The most complaints I hear are about how verbose the underlying object representations are. The verbose-ness is due primarily to the genericity of the CMIP protocol specifically in the cases of instance naming. The advantage of this is that any instance can be represented. The disadvantage is the verbosity of the name.

Issues with complexity arise from synchronous and asynchronous communications. Other issues relate to the application of filters to the requests. One of the largest issues is the processing of what appears to be an uncountable number of possible CMIS errors within a response and how to deal with them.

In hiding the underlying protocol dependent issues you want to provide an interface that maps closely to what needs to be done. Let us take a look at the DMI Top Managed Object Class (MOC) and what a possible EML C++ representation might look like.

[ed. This is not a complete representation. Remember too, this is an abstract class and the actual implementation is dependent on your environment.]

class Top {

public:

DMI_SystemID *get_systemId ();

protected:

DMI_SystemID systemId;

}

The C++ class has methods closely mirroring the underlying MOC itself. The ASN.1 representation of the systemId attribute is hidden within the DMI_SystemID class. This attribute can now be manipulated by programmers without having any idea of what the particular XOM object is. You need to note that the programmer still needs to have ASN.1 knowledge to understand how the systemId attribute is formed and what it contains. Additionally, the programmer can get the value of the systemID attribute without knowing the exact mechanism of the CMIP Get Request.

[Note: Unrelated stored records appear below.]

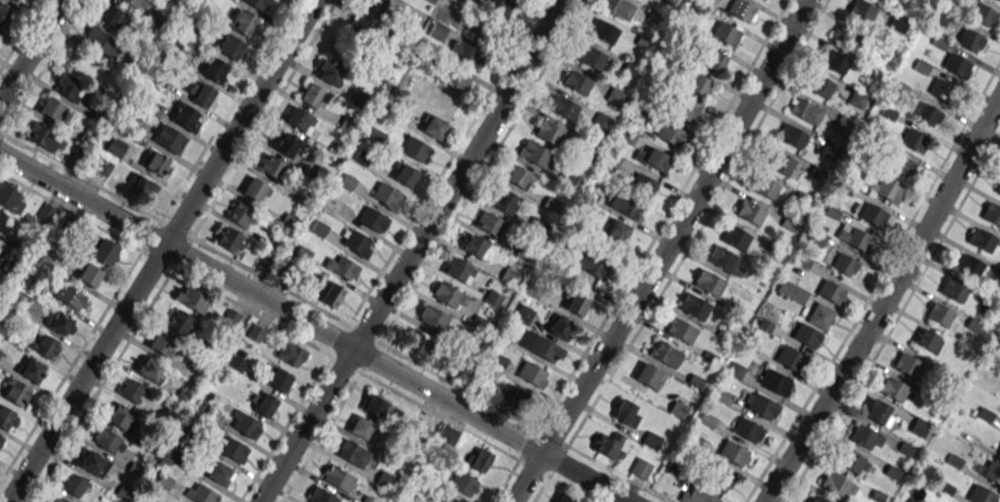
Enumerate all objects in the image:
building: (15, 0)
building: (999, 0)
building: (431, 1)
building: (136, 3)
building: (255, 3)
building: (373, 6)
building: (496, 6)
building: (619, 8)
building: (741, 10)
building: (863, 10)
building: (3, 13)
building: (940, 15)
building: (983, 15)
building: (413, 16)
building: (113, 17)
building: (243, 23)
building: (898, 24)
building: (359, 30)
building: (480, 30)
building: (438, 31)
building: (603, 31)
road: (21, 34)
building: (726, 34)
building: (847, 35)
building: (971, 41)
building: (102, 42)
building: (231, 45)
road: (30, 50)
building: (468, 55)
building: (591, 58)
building: (713, 59)
building: (834, 61)
building: (956, 65)
road: (43, 66)
building: (214, 70)
building: (330, 72)
building: (455, 80)
building: (576, 81)
building: (699, 84)
building: (819, 85)
building: (67, 88)
building: (200, 93)
road: (735, 93)
building: (314, 96)
building: (563, 107)
building: (52, 110)
road: (226, 110)
building: (686, 110)
building: (805, 112)
building: (928, 115)
building: (187, 117)
building: (300, 120)
building: (434, 127)
building: (549, 132)
building: (670, 133)
building: (38, 134)
road: (253, 135)
building: (791, 136)
building: (170, 139)
building: (914, 140)
building: (286, 143)
building: (116, 146)
building: (417, 150)
building: (534, 153)
building: (656, 159)
road: (446, 163)
building: (157, 164)
building: (783, 164)
building: (269, 166)
building: (902, 166)
building: (403, 174)
road: (79, 175)
building: (519, 177)
building: (643, 184)
building: (142, 187)
road: (471, 187)
building: (765, 187)
building: (998, 188)
building: (256, 190)
building: (887, 190)
building: (386, 195)
building: (10, 196)
building: (503, 200)
building: (625, 205)
building: (46, 212)
building: (749, 212)
building: (991, 213)
building: (242, 215)
building: (873, 215)
building: (373, 218)
building: (5, 224)
building: (488, 224)
road: (700, 224)
building: (617, 232)
building: (735, 237)
building: (855, 238)
building: (231, 240)
building: (982, 240)
building: (357, 243)
building: (474, 246)
building: (104, 251)
road: (161, 251)
road: (412, 252)
road: (662, 253)
building: (722, 259)
building: (844, 264)
building: (968, 264)
building: (590, 265)
building: (9, 268)
building: (342, 268)
building: (459, 270)
building: (89, 275)
road: (875, 282)
building: (709, 283)
building: (954, 289)
building: (792, 291)
building: (830, 292)
building: (331, 294)
building: (449, 296)
building: (70, 297)
building: (192, 299)
road: (884, 300)
building: (575, 304)
building: (695, 307)
road: (610, 308)
building: (523, 313)
building: (939, 314)
building: (820, 316)
building: (231, 317)
building: (434, 318)
road: (896, 319)
building: (178, 321)
building: (62, 324)
building: (559, 326)
road: (313, 328)
building: (681, 331)
building: (255, 333)
building: (806, 335)
building: (926, 339)
road: (378, 341)
building: (420, 344)
building: (162, 345)
building: (44, 346)
building: (542, 347)
road: (79, 350)
building: (290, 353)
building: (666, 354)
building: (789, 358)
building: (907, 364)
building: (150, 369)
building: (32, 370)
building: (532, 374)
building: (649, 375)
building: (279, 379)
building: (774, 381)
building: (893, 389)
building: (132, 390)
building: (15, 391)
building: (518, 401)
building: (265, 405)
building: (375, 406)
building: (761, 407)
building: (627, 412)
building: (879, 413)
building: (120, 416)
building: (7, 419)
building: (421, 419)
building: (245, 424)
building: (361, 427)
building: (746, 429)
building: (446, 435)
building: (865, 436)
building: (1, 439)
building: (108, 440)
building: (609, 445)
building: (232, 449)
building: (998, 451)
building: (732, 452)
building: (353, 454)
building: (480, 460)
building: (852, 461)
building: (93, 463)
building: (640, 468)
building: (991, 472)
building: (219, 473)
road: (618, 473)
building: (716, 477)
building: (338, 479)
road: (558, 481)
building: (462, 483)
building: (73, 485)
building: (837, 485)
building: (202, 494)
building: (981, 494)
building: (697, 495)
building: (324, 497)
building: (565, 498)
building: (57, 499)
building: (447, 499)
building: (817, 499)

Therefore, an EML providing a set of C++ classes such as this one provides a considerably easier interface from the upper layer management levels to the network elements. This approach is also being standardized by the CMIS High Level API Working Group and hopefully will become a standard soon. Also, some vendors have tools that can take GDMO and construct the appropriate C++ classes. This helps save time during development.